Collaboration spéciale

La Presse

(LYON) Wajdi Mouawad présente ces jours-ci sa vision de L'enlèvement au sérail de Mozart à l'Opéra national de Lyon, une incursion attendue dans un genre qu'il aborde pour la première fois.

Après Robert Lepage, François Girard et Marie Chouinard, Wajdi Mouawad rejoint ainsi la courte liste des artistes québécois à avoir créé un spectacle pour la deuxième scène lyrique de l'Hexagone.

«L'opéra, c'est un exercice très compliqué pour un metteur en scène. Je crois que Wajdi s'y intéresse depuis longtemps - en tout cas, nous en parlons depuis longtemps -, mais qu'il s'en était tenu éloigné jusqu'à maintenant par inquiétude, justement, de la confrontation avec ses nombreux codes», explique Serge Dorny, patron de l'Opéra de Lyon, qui suit depuis près de 15 ans la carrière du dramaturge aujourd'hui installé en France.

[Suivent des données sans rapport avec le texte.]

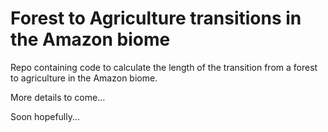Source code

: # Forest to Agriculture transitions in the Amazon biome

Repo containing code to calculate the length of the transition from a forest to agriculture in the Amazon biome. 

More details to come...

Soon hopefully...

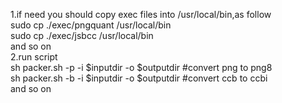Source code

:1.if need you should copy exec files into /usr/local/bin,as follow  
sudo cp ./exec/pngquant /usr/local/bin  
sudo cp ./exec/jsbcc /usr/local/bin  
and so on  
2.run script  
 sh packer.sh -p -i $inputdir -o $outputdir #convert png to png8  
 sh packer.sh -b -i $inputdir -o $outputdir #convert ccb to ccbi  
 and so on  
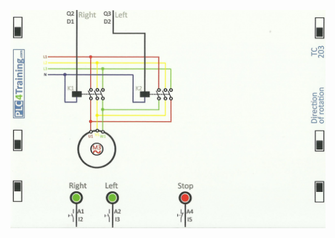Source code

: <p align="center">
<img width="700" height="" src="https://github.com/DexterTaha/Controllino-PLC-Sample/blob/main/Training%20Card%20Picture/203.jpg">
</p>
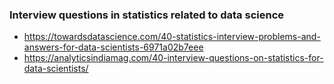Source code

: ### Interview questions in statistics related to data science
* https://towardsdatascience.com/40-statistics-interview-problems-and-answers-for-data-scientists-6971a02b7eee 
* https://analyticsindiamag.com/40-interview-questions-on-statistics-for-data-scientists/






















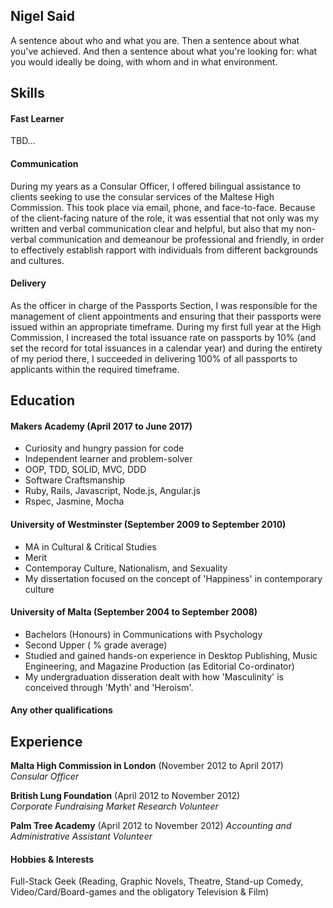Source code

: ## Nigel Said

A sentence about who and what you are. Then a sentence about what you've achieved. And then a sentence about what you're looking for: what you would ideally be doing, with whom and in what environment.

## Skills

#### Fast Learner
TBD...

#### Communication

During my years as a Consular Officer, I offered bilingual assistance to clients seeking to use the consular services of the Maltese High Commission.  This took place via email, phone, and face-to-face. Because of the client-facing nature of the role, it was essential that not only was my written and verbal communication clear and helpful, but also that my non-verbal communication and demeanour be professional and friendly, in order to effectively establish rapport with individuals from different backgrounds and cultures.

#### Delivery

As the officer in charge of the Passports Section, I was responsible for the management of client appointments and ensuring that their passports were issued within an appropriate timeframe. During my first full year at the High Commission, I increased the total issuance rate on passports by 10% (and set the record for total issuances in a calendar year) and during the entirety of my period there, I succeeded in delivering 100% of all passports to applicants within the required timeframe.  

## Education

#### Makers Academy (April 2017 to June 2017)

- Curiosity and hungry passion for code
- Independent learner and problem-solver
- OOP, TDD, SOLID, MVC, DDD
- Software Craftsmanship
- Ruby, Rails, Javascript, Node.js, Angular.js
- Rspec, Jasmine, Mocha

#### University of Westminster (September 2009 to September 2010)

- MA in Cultural & Critical Studies
- Merit
- Contemporay Culture, Nationalism, and Sexuality
- My dissertation focused on the concept of 'Happiness' in contemporary culture

#### University of Malta (September 2004 to September 2008)

- Bachelors (Honours) in Communications with Psychology
- Second Upper ( % grade average)
- Studied and gained hands-on experience in Desktop Publishing, Music Engineering, and Magazine Production (as Editorial Co-ordinator)
- My undergraduation disseration dealt with how 'Masculinity' is conceived through 'Myth' and 'Heroism'.


#### Any other qualifications

## Experience

**Malta High Commission in London** (November 2012 to April 2017)    
*Consular Officer*

**British Lung Foundation** (April 2012 to November 2012)   
*Corporate Fundraising Market Research Volunteer*

**Palm Tree Academy** (April 2012 to November 2012)
*Accounting and Administrative Assistant Volunteer*

#### Hobbies & Interests
Full-Stack Geek (Reading, Graphic Novels, Theatre, Stand-up Comedy, Video/Card/Board-games and the obligatory Television & Film)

Renonçant à déplacer l'action à notre époque ou encore à souligner à gros traits la violence de l'affrontement entre cultures orientale et occidentale, Mouawad se révèle là où on ne l'attendait pas nécessairement et signe un spectacle sobre et élégant, portant un regard humaniste sur l'islam alors que les mouvements populistes gagnent du terrain partout en Europe.

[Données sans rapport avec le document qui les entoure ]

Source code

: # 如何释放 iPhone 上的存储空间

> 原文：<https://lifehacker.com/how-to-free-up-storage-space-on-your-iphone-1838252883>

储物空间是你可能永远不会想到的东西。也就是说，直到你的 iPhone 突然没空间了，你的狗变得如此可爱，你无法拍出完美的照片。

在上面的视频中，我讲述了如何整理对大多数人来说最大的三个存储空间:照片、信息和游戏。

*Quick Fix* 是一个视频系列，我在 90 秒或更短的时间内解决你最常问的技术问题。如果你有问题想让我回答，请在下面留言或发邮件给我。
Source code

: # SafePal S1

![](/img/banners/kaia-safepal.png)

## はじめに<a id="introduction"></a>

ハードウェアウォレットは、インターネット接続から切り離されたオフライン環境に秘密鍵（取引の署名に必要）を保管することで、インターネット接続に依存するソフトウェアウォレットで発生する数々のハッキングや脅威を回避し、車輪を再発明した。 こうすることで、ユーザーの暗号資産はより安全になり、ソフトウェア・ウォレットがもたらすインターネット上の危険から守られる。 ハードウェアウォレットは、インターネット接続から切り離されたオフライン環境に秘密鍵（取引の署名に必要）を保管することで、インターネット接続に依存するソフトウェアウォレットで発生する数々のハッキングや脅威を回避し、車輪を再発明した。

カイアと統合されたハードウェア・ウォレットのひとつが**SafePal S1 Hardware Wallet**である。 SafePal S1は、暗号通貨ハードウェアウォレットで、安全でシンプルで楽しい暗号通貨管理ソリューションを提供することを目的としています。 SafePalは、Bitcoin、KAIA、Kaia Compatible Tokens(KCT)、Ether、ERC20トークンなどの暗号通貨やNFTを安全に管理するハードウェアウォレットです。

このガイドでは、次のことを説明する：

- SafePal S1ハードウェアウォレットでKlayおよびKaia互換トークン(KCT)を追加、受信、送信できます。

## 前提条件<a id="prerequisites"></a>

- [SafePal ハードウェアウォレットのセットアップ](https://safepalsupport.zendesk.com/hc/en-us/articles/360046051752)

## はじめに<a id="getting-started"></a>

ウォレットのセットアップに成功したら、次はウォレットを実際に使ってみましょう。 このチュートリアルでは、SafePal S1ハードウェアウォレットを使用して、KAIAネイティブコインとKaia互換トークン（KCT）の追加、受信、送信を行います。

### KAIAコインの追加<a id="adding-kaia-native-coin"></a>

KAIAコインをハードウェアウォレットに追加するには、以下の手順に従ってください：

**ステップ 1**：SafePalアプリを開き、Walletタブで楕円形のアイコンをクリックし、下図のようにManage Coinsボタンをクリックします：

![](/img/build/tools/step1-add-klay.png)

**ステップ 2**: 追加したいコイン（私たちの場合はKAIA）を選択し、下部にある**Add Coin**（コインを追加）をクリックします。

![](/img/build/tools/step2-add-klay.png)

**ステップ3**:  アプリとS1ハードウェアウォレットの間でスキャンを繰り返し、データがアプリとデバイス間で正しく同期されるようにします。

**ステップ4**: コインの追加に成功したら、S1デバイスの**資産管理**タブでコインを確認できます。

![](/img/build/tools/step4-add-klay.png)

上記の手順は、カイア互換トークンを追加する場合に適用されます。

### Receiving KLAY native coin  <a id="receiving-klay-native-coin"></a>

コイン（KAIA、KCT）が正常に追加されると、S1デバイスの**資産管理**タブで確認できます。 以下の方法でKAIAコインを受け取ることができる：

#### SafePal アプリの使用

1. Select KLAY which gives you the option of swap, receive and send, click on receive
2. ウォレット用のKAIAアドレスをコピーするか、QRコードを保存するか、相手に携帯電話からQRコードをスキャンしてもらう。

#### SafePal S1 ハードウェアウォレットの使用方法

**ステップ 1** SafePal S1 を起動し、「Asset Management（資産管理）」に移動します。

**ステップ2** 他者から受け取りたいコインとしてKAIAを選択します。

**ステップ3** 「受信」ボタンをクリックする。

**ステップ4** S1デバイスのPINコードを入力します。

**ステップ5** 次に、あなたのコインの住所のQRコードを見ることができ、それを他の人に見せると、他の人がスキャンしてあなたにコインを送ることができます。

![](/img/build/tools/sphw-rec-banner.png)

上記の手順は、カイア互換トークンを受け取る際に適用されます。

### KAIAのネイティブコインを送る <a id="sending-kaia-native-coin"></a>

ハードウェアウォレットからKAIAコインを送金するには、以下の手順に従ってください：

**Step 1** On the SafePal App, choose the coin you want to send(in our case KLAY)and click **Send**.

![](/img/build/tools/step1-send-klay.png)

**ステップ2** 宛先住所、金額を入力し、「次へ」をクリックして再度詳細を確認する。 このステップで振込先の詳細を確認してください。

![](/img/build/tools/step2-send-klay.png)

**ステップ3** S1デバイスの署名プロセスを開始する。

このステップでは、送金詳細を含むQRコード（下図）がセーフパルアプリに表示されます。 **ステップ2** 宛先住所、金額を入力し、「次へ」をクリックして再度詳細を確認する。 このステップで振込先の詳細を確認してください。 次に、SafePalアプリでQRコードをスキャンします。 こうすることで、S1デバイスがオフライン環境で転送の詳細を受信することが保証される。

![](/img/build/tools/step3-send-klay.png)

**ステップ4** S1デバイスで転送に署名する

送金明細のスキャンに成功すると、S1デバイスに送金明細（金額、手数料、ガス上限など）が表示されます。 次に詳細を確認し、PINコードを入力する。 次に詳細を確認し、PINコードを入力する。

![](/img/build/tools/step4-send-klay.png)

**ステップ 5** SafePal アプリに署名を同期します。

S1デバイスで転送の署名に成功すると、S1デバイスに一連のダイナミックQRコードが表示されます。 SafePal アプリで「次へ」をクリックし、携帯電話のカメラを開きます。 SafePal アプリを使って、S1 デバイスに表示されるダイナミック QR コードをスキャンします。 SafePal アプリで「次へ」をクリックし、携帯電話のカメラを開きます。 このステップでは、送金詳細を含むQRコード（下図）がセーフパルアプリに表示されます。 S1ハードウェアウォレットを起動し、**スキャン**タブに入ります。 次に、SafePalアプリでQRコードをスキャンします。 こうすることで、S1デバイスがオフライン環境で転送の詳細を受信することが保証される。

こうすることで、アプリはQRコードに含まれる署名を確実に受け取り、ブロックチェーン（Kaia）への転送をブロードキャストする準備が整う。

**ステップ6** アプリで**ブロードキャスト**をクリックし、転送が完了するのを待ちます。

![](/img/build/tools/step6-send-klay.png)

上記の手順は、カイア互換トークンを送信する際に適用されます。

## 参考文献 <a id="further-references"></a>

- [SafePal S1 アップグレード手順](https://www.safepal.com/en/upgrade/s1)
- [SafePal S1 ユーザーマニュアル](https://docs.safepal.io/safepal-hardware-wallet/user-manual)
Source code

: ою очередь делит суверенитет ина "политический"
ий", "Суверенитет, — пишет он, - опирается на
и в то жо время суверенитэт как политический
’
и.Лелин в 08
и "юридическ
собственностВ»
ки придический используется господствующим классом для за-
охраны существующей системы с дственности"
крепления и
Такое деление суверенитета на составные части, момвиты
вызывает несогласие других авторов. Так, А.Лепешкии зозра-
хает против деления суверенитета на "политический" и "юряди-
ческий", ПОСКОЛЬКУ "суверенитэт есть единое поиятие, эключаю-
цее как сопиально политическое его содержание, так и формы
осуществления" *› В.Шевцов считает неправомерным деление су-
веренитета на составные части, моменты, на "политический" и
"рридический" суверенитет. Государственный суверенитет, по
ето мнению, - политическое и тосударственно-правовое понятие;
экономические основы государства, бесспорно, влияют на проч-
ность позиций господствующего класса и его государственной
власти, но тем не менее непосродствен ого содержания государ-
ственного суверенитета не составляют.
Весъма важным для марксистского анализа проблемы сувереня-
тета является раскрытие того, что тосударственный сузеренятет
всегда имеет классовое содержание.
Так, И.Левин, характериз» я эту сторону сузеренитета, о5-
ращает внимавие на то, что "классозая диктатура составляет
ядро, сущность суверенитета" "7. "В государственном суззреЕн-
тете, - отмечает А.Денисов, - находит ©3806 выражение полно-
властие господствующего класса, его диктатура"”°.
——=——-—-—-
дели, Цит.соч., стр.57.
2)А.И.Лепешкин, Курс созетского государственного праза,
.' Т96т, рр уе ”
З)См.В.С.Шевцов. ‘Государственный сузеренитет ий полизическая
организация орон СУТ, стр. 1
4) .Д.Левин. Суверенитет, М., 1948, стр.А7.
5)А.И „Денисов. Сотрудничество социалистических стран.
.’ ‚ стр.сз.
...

Le sérail du titre, c'est celui où sont retenues les deux protagonistes féminines, espagnole et anglaise, capturées par un pacha turc en mal d'exotisme. La trame narrative se déroule autour de leur libération par leurs amants.

Quand Mozart écrit son opéra, en 1782, l'Europe des Lumières déborde de confiance en elle-même, le second siège de Vienne par les Ottomans remonte à moins de 100 ans. Au théâtre, on badine avec les «turqueries», on caricature cet étranger dangereux et effrayant dont le conflit a rendu l'existence beaucoup plus concrète.

Mozart suit cette tendance en surface seulement, et c'est là que la lecture de Mouawad, néanmoins non dépourvue d'humour, est d'une grande finesse.

Décelant dans l'oeuvre des correspondances, des résonances évidentes avec des thèmes qui lui sont chers - le choc de l'altérité, la beauté des femmes -, il fait habilement dialoguer les deux cultures, celle des nobles espagnols en rien moins misogyne que celle du pacha et de son palais, et certainement pas plus « éclairée » non plus.

«L'enlèvement est un opéra idéal pour Wajdi Mouawad de par sa compréhension intrinsèque des deux cultures», pense Serge Dorny, directeur général de l'Opéra de Lyon.

Comparé à celui du théâtre, le cadre opératique est cruellement rigide, la musique fixant une temporalité précise et généralement peu flexible. L'enlèvement appartient cependant à un genre, le singspiel, dans lequel les dialogues sont parlés et non chantés, la (bonne) tradition autorisant des modifications, voire une réécriture de ceux-ci.

C'est la voie qu'empruntent Mouawad et ses collaborateurs, ajoutant au passage un prologue, assorti d'une courte improvisation musicale, au cours duquel les personnages font leur apparition, les rapports entre chacun et le noeud de l'action sont définis pour les trois heures que dure le spectacle.

Si l'écueil de la rigidité est ainsi partiellement contourné, et au-delà de la pertinence de son concept, Mouawad est moins à l'aise avec la mise en scène des numéros purement musicaux, peinant à maintenir une tension, un rythme organique tout au long de la soirée.

Serge Dorny espère d'autres projets avec Wajdi Mouawad et évoque ainsi de possibles reprises du spectacle à Vancouver, Toronto et Québec.